• **Exercise instructions**:
1 > Repeat word for word the passage of the parenting forum thread starting at "It's hard, Im" and ending at "definatly been hard.".
2 > Answer these questions from the parenting forum thread:
(a) How many days a week does Rachyroux's OH work?
(b) According to cammy, what was the hardest thing in the first four weeks?
(c) How old is cammy's sister?

• **Document segment**:
That must be a HANDFUL :hugs: and I get lonely too :nope:


----------



## KeyonaBBaby

QuintinsMommy said:


> its lonely.

I agree:hugs::hugs:


----------



## Chrissy7411

Emotional its very hard


----------



## KeyonaBBaby

Rachyroux said:


> I find it emotionally hard at times. financially we're doing okay, luckily OH has a good job and works 6 days a week. We rent a house. Money is tight, we don't have much spare but we get by. It hasn't ruined my life, she has* completed * my life. I feel like she was what I was missing all along. She completes me. I find the intense love so scary though. Like i'm going to be over protective. I'm already so attatched to her! that's what I find hard. Having that insane love that you've never felt before, the worry, the paranoia. xx

I'm so protective, worried, paranoid when it comes to Malaya too! I find it emotionally hard also. :hugs:


----------



## KeyonaBBaby

Chrissy7411 said:


> Emotional its very hard

It really is! :hugs::hugs:


----------



## cammy

Sometimes it is difficult, but I that just come sfrom being a first time mum not so much a teen mum. I mean I am a SAHM in my own rental house and OH works to support us all. 
The first four weeks the hardest thing was adjusting to the new sleep pattern. The next 2 months it was dealing with the colic, which at first was real hard, I wasnt able to do little things like feed myself :S so I got help from my family. My mum, dad and sister would take it in turns to come to my house and help me out for a couple of hours everyday day or two. I think Without that help I would of definitely of gotten postnatal depression. 
but my sister who is 31 needed the same help last year with her baby. And even still, she got postnatal depression.

I love everysecond of being a mummy, even if it means waking up every hour during the night :S


----------



## lov3hat3

It's hard, Im at home everyday and night bymyself so it does get pretty lonely. Jamiee doesn't sleep all that good ATM either which makes things harder and I go back to college soon. FOB has also been a class A prick aswel, that's definatly been hard.

• **Records provided**:

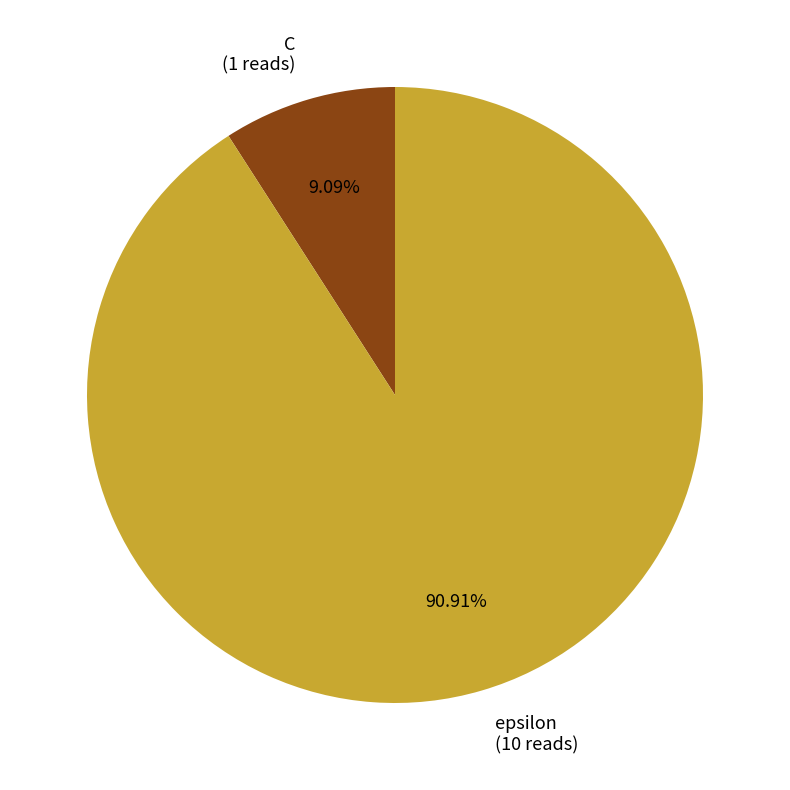

Which slice represents more than half of the pie?

epsilon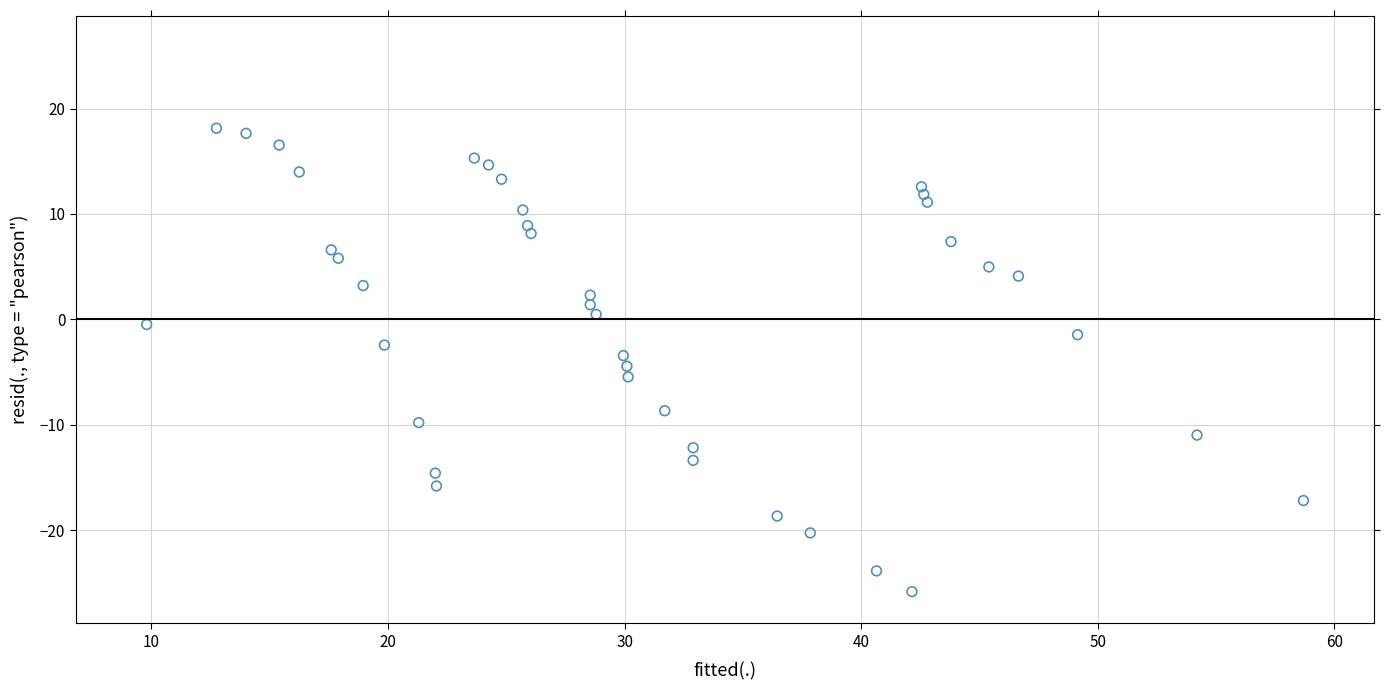

What is the range of Y values (max minus min)?

44.0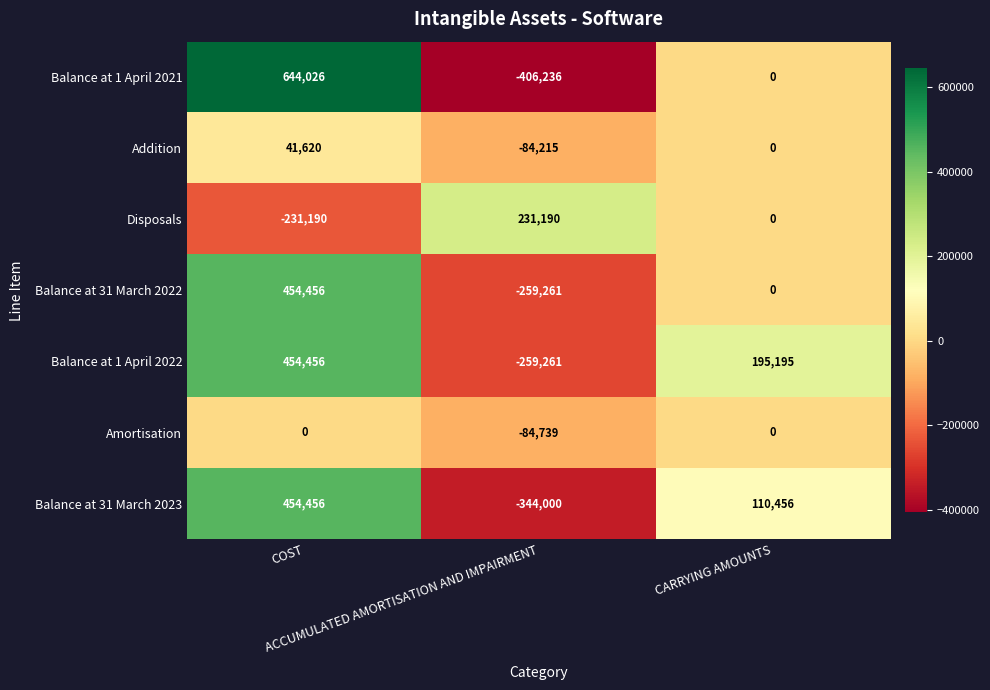

Which series has the largest total across all categories?

Balance at 1 April 2022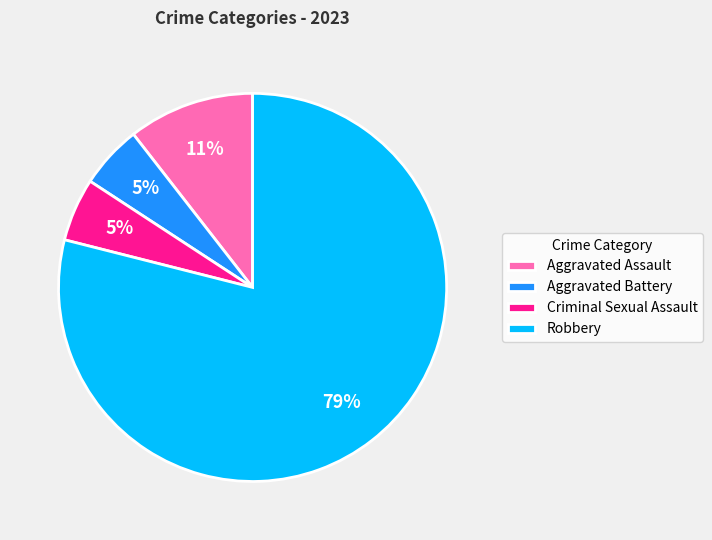

How many slices are in this pie chart?

4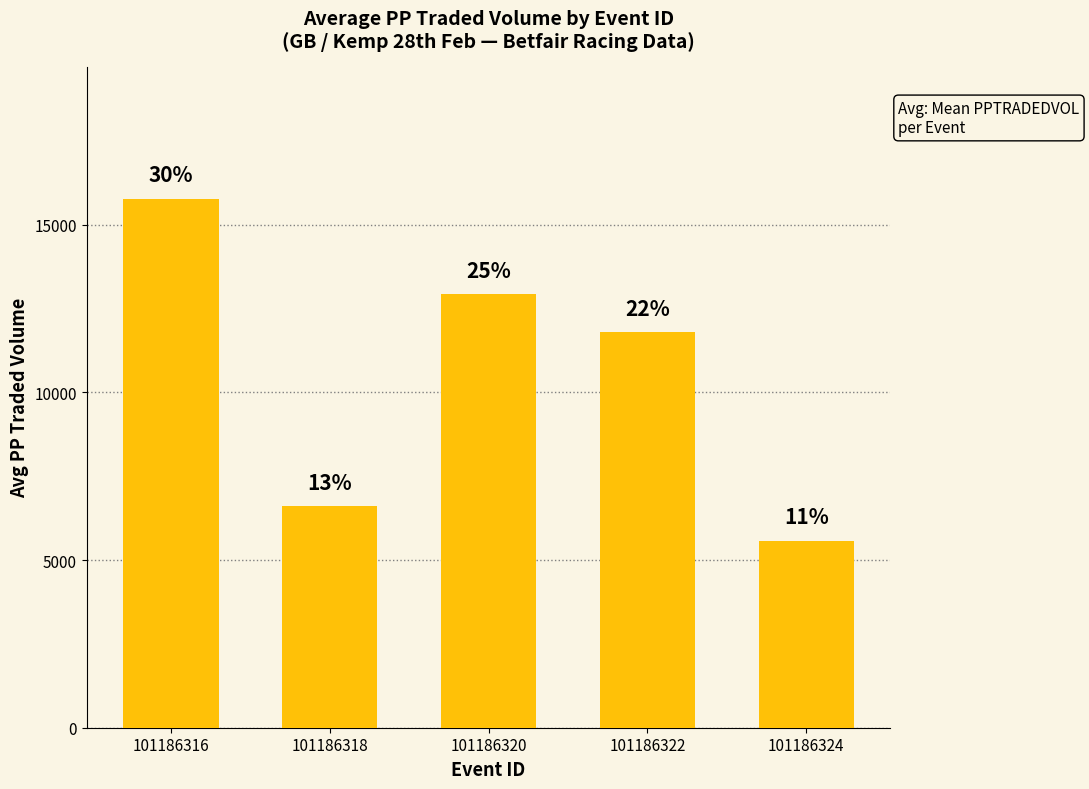

What is the sum of all values?

52663.0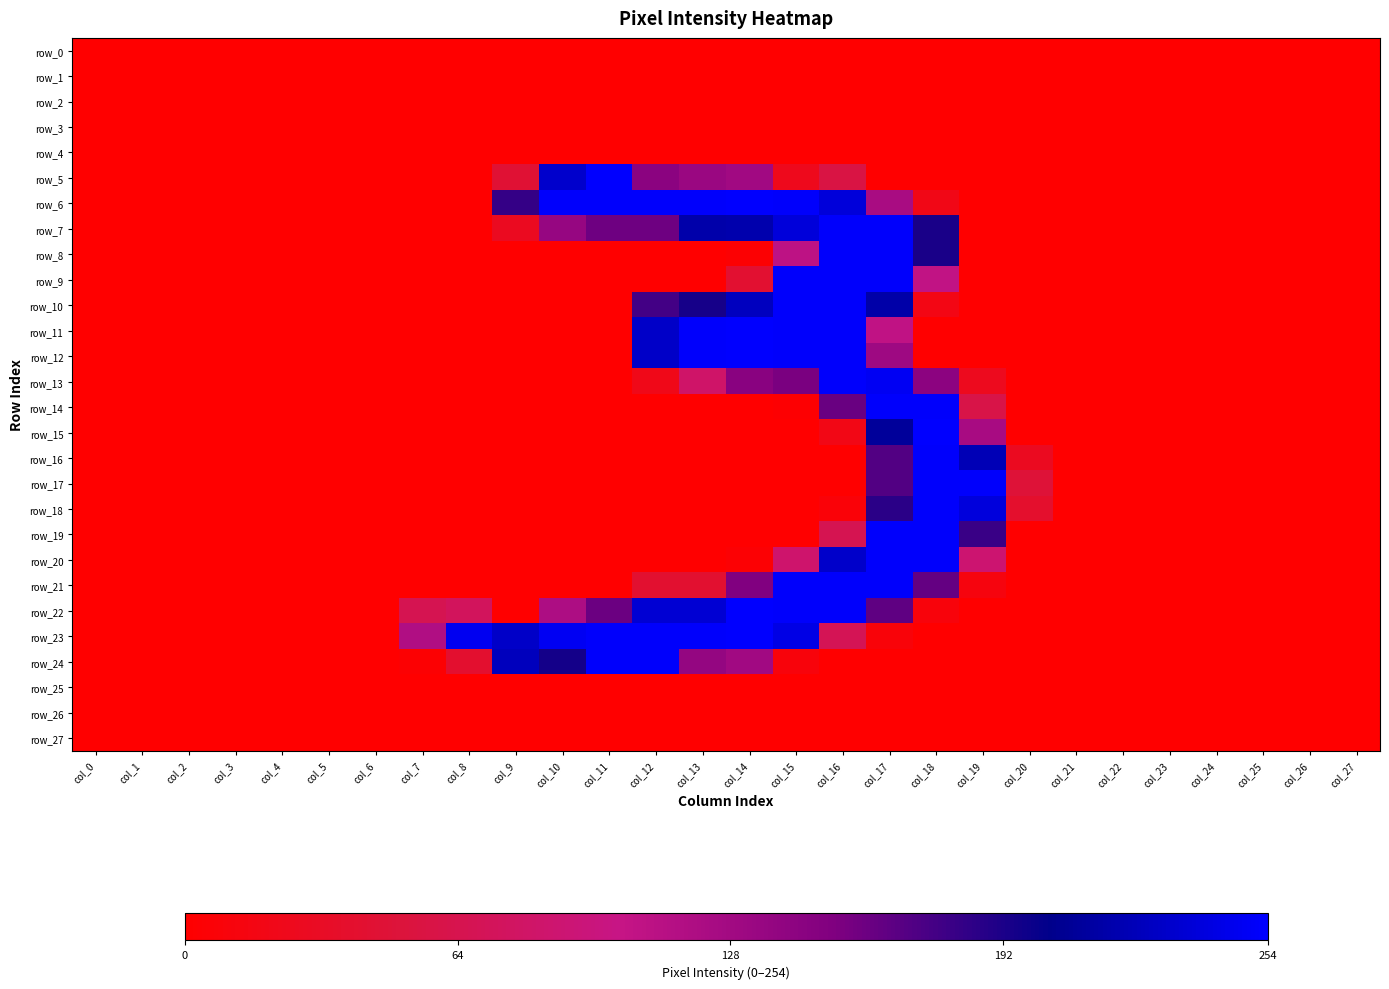

The value of row_11 at col_25 is -166. True or false?

False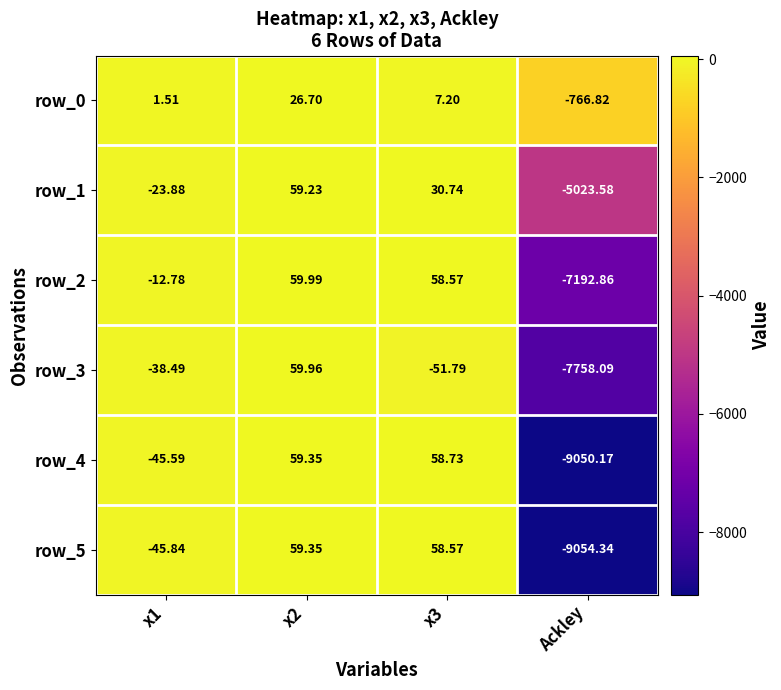

At which label does row_0 reach its minimum?

Ackley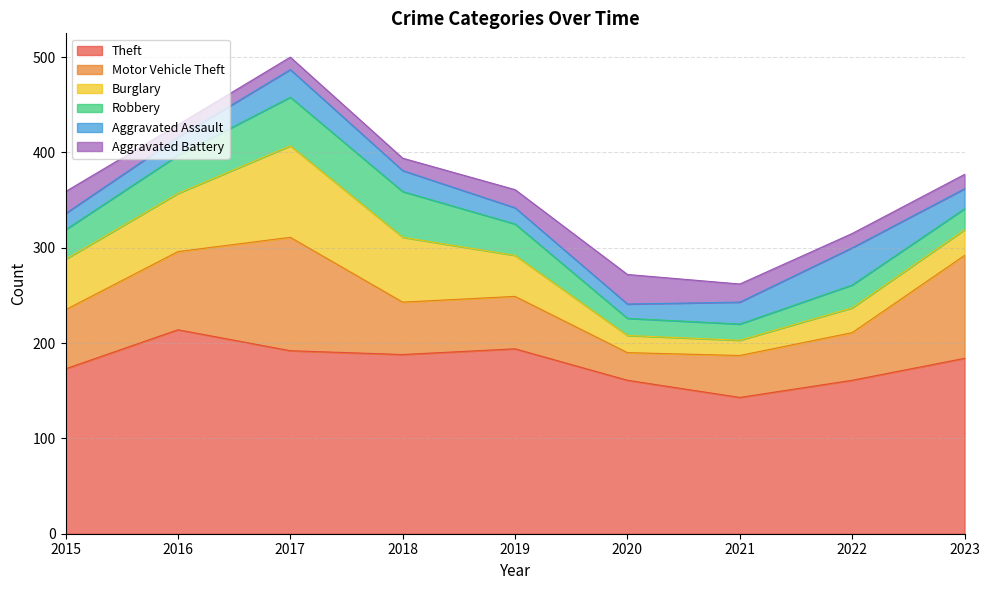

Which series has the widest spread of values?

Motor Vehicle Theft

• **Solutions in order**:
1 >
It's hard, Im at home everyday and night bymyself so it does get pretty lonely. Jamiee doesn't sleep all that good ATM either which makes things harder and I go back to college soon. FOB has also been a class A prick aswel, that's definatly been hard.

2 >
(a) Six days a week.
(b) Adjusting to the new sleep pattern.
(c) 31.